### [WORK TASK]
Take every line containing "more" out of the records.
[EXERCISE INPUTS]
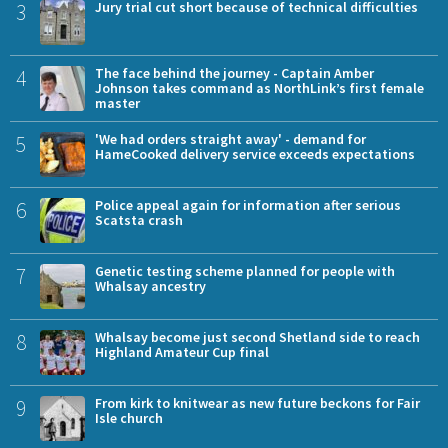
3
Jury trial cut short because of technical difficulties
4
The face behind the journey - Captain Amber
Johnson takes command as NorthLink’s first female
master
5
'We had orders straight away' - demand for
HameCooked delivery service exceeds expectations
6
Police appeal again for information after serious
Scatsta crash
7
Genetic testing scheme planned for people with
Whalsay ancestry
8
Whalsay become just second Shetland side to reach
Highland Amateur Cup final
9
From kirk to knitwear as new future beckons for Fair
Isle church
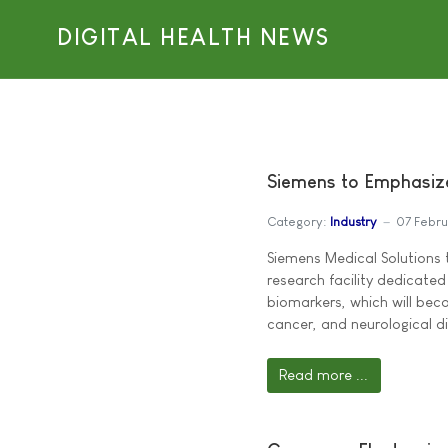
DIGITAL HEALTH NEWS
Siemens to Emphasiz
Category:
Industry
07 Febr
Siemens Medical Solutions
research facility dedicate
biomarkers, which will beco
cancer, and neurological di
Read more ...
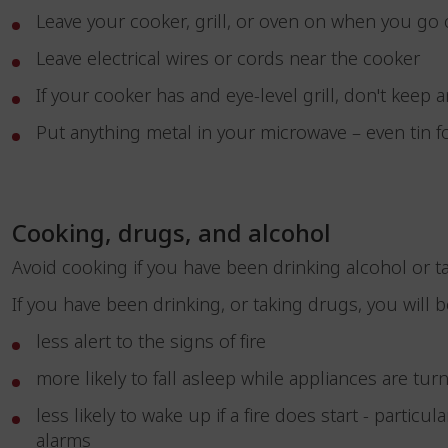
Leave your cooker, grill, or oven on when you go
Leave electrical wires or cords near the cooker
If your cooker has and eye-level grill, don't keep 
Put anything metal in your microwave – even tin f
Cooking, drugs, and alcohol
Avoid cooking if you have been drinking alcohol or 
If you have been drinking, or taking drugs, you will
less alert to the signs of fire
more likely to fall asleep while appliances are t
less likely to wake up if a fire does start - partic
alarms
[/EXERCISE INPUTS]
### [RESPONSE TO THIS EXERCISE]
Read more ...
more likely to fall asleep while appliances are t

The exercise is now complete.